The Breakdown | English rugby union adjusts to grim reality as RFU thrashes out new deal

The memories of the recent Rugby World Cup are slowly fading away. Fans and players in England should now shift their focus to the domestic top-flight fixtures and the upcoming Six Nations tournament. However, for clubs like Worcester Warriors, Wasps, and London Irish, there is no such luxury. These clubs have been hit by a series of catastrophes in the past year, leaving a void in the rugby community.

Bob Low, a long-time supporter and board member of Worcester Warriors Supporters Association, describes the situation as a definite void in the city. The collapse of these clubs has had a profound impact on the fans and their weekends now feel incomplete. Duncan Kendall, vice chair of the London Irish Supporters Club, also feels the sadness of the situation. He still has player awards to hand out for a professional club that no longer exists.

The disintegration of these clubs is an ongoing tragedy that cannot be ignored. While the Rugby World Cup may have temporarily diverted attention, the problems facing the domestic game remain. The collapse of these clubs is a reflection of larger issues such as inflated wage bills, over-reliance on wealthy benefactors, and falling attendances. The suspension of relegation from the top flight has created a lack of jeopardy in many fixtures, which damages the quality of the product.

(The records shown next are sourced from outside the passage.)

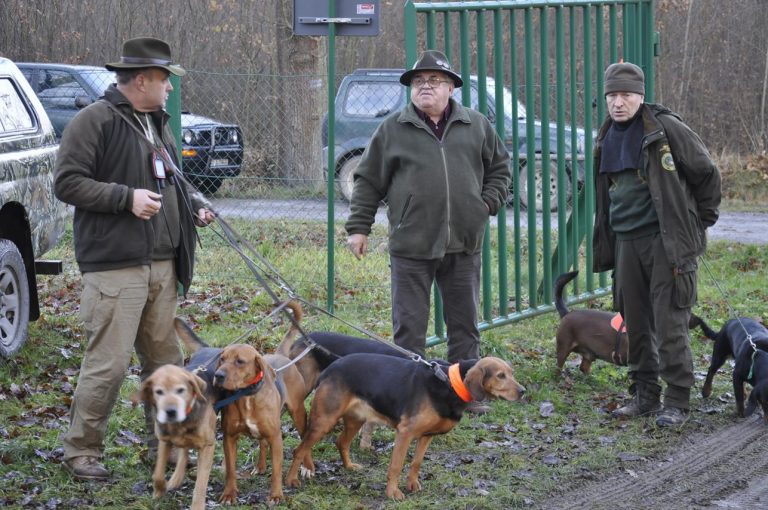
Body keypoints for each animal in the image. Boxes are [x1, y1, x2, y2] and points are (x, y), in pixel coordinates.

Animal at [132, 364, 216, 510]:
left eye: (180, 390)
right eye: (159, 392)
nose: (171, 412)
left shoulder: (208, 446)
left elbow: (200, 484)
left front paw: (197, 506)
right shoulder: (164, 440)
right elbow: (158, 474)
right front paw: (159, 491)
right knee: (183, 452)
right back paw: (176, 479)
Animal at [284, 352, 524, 500]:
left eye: (512, 373)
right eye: (500, 375)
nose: (523, 392)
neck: (450, 383)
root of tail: (330, 368)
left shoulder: (426, 436)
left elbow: (416, 463)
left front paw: (412, 485)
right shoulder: (405, 433)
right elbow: (396, 466)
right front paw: (392, 493)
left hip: (355, 419)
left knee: (340, 441)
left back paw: (349, 466)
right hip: (324, 421)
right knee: (299, 449)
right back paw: (291, 480)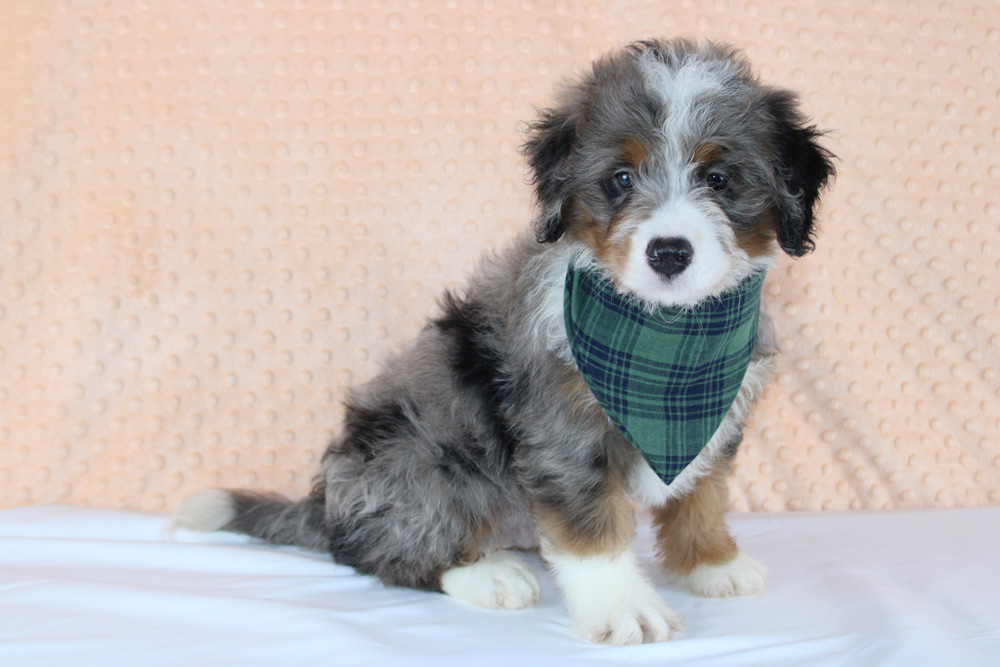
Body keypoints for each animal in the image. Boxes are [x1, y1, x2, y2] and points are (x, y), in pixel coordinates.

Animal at [171, 38, 834, 645]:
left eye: (719, 179)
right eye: (620, 179)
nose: (669, 252)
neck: (667, 337)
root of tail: (325, 509)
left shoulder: (717, 422)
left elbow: (702, 494)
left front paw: (711, 563)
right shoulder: (562, 434)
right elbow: (593, 529)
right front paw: (625, 608)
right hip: (415, 461)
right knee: (382, 551)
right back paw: (487, 574)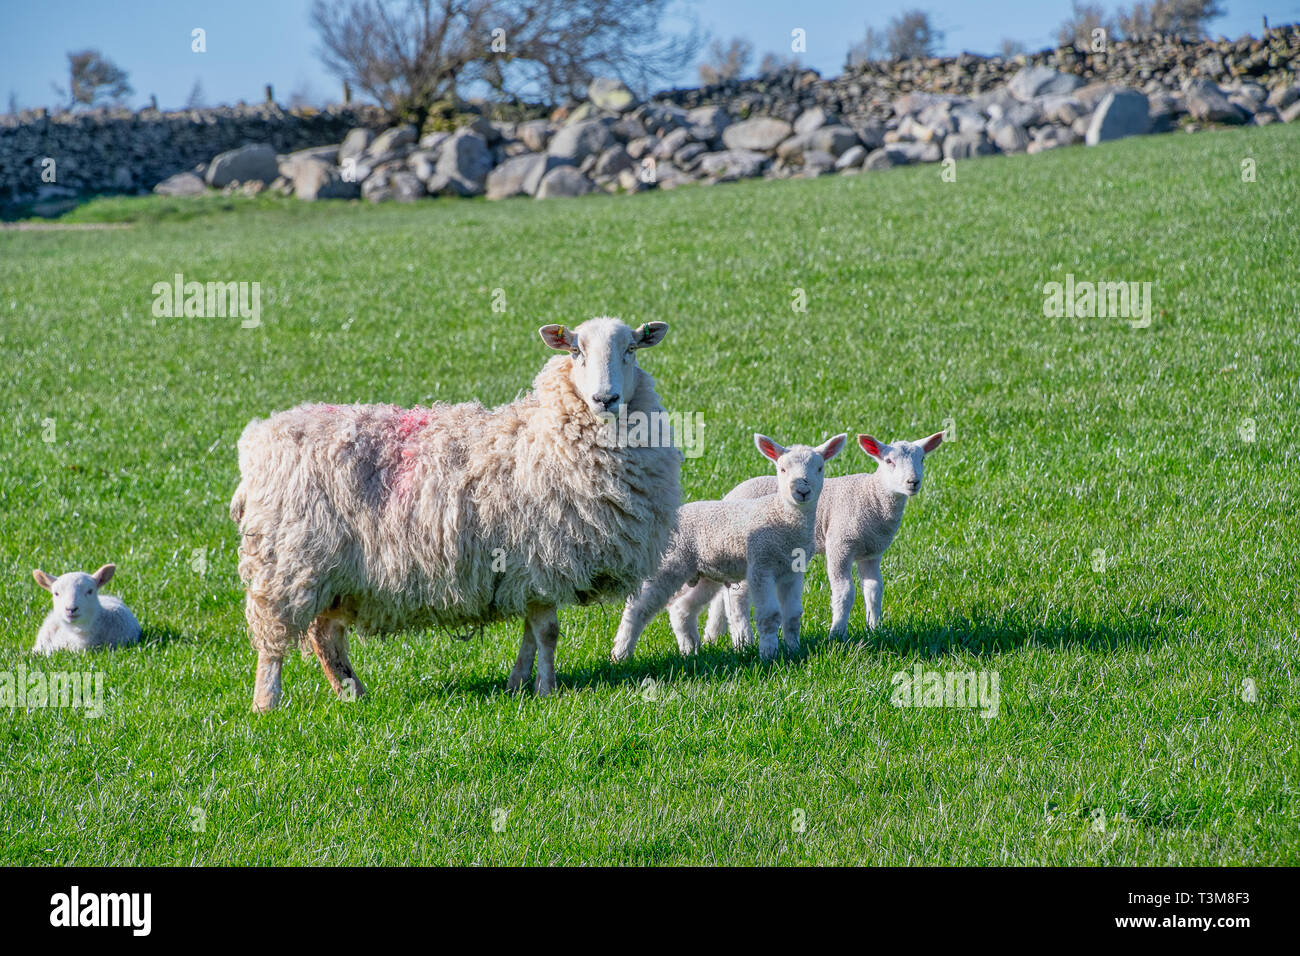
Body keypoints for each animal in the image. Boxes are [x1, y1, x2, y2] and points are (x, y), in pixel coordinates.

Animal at [229, 317, 682, 712]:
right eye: (576, 351)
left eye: (630, 350)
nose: (606, 398)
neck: (544, 436)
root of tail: (257, 440)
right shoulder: (540, 559)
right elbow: (548, 632)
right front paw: (547, 689)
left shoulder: (530, 573)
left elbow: (532, 634)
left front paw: (519, 683)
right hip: (286, 564)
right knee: (273, 639)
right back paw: (267, 704)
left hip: (334, 572)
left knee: (326, 635)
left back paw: (352, 693)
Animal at [611, 432, 846, 662]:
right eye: (782, 469)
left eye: (820, 468)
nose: (802, 491)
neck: (783, 517)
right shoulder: (761, 565)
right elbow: (770, 616)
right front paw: (769, 656)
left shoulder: (792, 571)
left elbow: (793, 615)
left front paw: (793, 650)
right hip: (669, 564)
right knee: (637, 609)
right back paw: (620, 655)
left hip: (704, 574)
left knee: (681, 608)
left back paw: (690, 650)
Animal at [704, 431, 944, 643]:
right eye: (889, 461)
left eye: (922, 459)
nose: (913, 482)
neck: (872, 495)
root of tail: (729, 495)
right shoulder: (840, 543)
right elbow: (845, 592)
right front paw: (837, 634)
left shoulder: (872, 553)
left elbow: (874, 591)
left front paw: (875, 628)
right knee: (737, 597)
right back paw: (741, 639)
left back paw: (713, 635)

Addressing these problems requires more than just superficial solutions. The Rugby Football Union is currently negotiating a new professional game partnership with the aim of restructuring the broken system. Closer marketing efforts, hybrid player contracts, and a sustainable governance model are all part of the discussions. However, simply increasing revenue or tinkering with player contracts is not enough. A fundamental change is needed to ensure the long-term sustainability of the domestic game.

The main concern is the over-reliance on wealthy backers, which is not a reliable or robust way to operate a business. It is crucial to promote the positive aspects of the game and find solutions that benefit all stakeholders. The forthcoming deal between the RFU and Premiership Rugby presents an opportunity to set aside self-interest and focus on the collective good of rugby. This must be a priority for all involved, including the RFU CEO Bill Sweeney.

The recent collapse of clubs like London Irish highlights the urgent need for change. The belief that financial support will always be there is no longer sustainable. It is clear that something drastic needs to be done to ensure the future of the domestic game. The forthcoming deal between the RFU and Premiership Rugby must address these issues and prioritize the long-term sustainability of rugby in England. Only then can the void left by the collapse of these clubs be filled and the game move forward in a positive direction.